Sophia turns just as he reaches her. For a horrifying split second Sara really thinks he's going to put his arms around her. He doesn't. He places his hand on her upper arm, leans into her space as he speaks to her. His brow is furrowed. They're not close enough for Sara to hear what they're saying. Sophia gazes seriously up into his face as she replies, reassuring. One of her pale hands finds its way to rest delicately on Grissom's chest.

Sara clenches her teeth so hard that it hurts.

Finally he appears assuaged.
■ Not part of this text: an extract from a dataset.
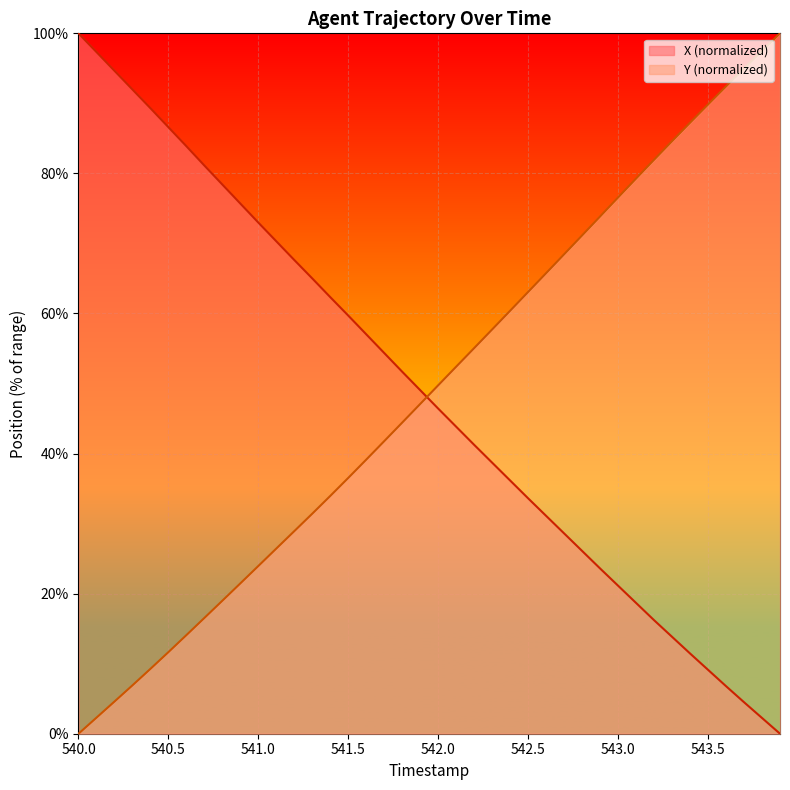

What is the difference between the maximum and minimum values in the Y series?

100.0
She can't read lips, but even from a distance she always recognizes her own name when Grissom says it. Sophia looks up and gestures toward Sara's huddle of police; Grissom's head snaps around, swiveling in their direction. Quickly Sara looks away, back toward the circle of expectant cops. She makes desperate eye contact with Brass, who is regarding her with a knowing air of something like sadness. Sara inhales sharply and grasps for the thread of her story.

"I checked his pulse," she says. Her voice scrapes like broken glass. "But I knew he was dead."